Having experienced first hand, trying to leave a train against the flow, I thought the lady pushy and rude, I’ve blogged before about how I feel it is polite to let other passengers leave before entering a train.

I said nothing. What I wanted to say was, “Seriously, have you no patience, like none at all. Could you not have waited until everyone was off. You practically shoved the conductor out of the way.”

It’s funny how when something happens, you become aware of someone, who you would normally never have paid any attention to. Subconsciously you place yourself on guard.

A couple of stops later this lady picks up her mobile and phones someone. I don’t usually listen to other people’s conversations, although on a train, sometimes it is extremely hard not to.

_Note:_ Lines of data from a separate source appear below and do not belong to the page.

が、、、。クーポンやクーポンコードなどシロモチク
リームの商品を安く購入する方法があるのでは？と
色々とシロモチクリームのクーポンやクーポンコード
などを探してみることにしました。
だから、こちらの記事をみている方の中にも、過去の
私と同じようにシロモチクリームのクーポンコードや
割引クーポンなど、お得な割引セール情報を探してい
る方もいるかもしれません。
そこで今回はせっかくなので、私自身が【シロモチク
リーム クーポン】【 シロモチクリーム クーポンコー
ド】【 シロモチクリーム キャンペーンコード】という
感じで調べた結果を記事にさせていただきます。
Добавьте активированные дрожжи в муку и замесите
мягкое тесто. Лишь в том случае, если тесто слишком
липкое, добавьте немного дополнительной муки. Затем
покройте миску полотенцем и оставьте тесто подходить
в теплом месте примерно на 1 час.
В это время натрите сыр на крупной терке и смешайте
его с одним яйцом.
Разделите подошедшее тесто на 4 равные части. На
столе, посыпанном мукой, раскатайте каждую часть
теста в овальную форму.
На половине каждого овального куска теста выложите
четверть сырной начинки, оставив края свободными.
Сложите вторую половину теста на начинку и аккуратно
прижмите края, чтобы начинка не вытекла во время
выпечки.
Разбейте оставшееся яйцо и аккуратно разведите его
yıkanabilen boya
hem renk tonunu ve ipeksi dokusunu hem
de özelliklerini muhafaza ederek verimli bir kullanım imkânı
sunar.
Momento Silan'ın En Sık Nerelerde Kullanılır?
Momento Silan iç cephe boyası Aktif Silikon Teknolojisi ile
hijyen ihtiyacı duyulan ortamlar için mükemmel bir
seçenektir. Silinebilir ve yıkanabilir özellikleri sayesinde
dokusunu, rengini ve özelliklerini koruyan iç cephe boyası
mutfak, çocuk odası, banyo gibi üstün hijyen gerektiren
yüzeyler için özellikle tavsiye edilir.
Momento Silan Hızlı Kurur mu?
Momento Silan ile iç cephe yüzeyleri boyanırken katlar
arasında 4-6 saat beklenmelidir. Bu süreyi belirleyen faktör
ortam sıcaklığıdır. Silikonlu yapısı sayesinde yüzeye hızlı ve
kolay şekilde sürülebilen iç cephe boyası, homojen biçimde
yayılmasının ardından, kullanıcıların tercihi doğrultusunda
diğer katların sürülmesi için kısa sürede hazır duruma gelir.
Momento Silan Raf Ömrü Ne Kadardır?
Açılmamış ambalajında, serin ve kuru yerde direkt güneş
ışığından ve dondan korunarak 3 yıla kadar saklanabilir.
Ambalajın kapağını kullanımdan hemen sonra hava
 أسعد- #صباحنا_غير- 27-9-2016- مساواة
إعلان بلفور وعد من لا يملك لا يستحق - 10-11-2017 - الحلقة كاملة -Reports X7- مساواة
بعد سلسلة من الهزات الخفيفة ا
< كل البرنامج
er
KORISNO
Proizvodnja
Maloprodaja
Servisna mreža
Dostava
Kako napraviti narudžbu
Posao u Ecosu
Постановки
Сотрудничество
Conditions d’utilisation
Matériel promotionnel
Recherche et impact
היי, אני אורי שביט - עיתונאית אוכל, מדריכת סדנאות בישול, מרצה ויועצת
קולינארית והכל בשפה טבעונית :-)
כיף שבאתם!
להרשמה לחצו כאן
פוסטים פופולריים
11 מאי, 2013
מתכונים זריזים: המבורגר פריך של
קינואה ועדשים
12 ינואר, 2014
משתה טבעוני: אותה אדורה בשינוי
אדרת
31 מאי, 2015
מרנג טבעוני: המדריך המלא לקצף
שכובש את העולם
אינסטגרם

Obviously the person she was talking to was either a partner or family member, who also it would seem works for the transport company who run the trains. She told them that she felt like putting in a complaint against the conductor because he was rude and also because of the way he pushed her to the side. I believe she said that she did not like the way he had laid hands on her. She told the person on the phone she had the staff number and they were obviously going to try and obtain the name of the conductor.

I swear she had to know I was listening, because a couple of times I turned and gave her the look, the ‘are you for fecking real’ look! I was actually getting quite annoyed and wanted to jump up and down yelling ‘what the absolute f*ck!!!’ See how cross I was, I never use the word absolute, I can’t even spell it ffs.

I had not witnessed any of the things she said, and my perception of the incident was totally different. I thought she was the one who was rude and pushy and if I’d had the balls to speak my mind I’d have told her that an all!!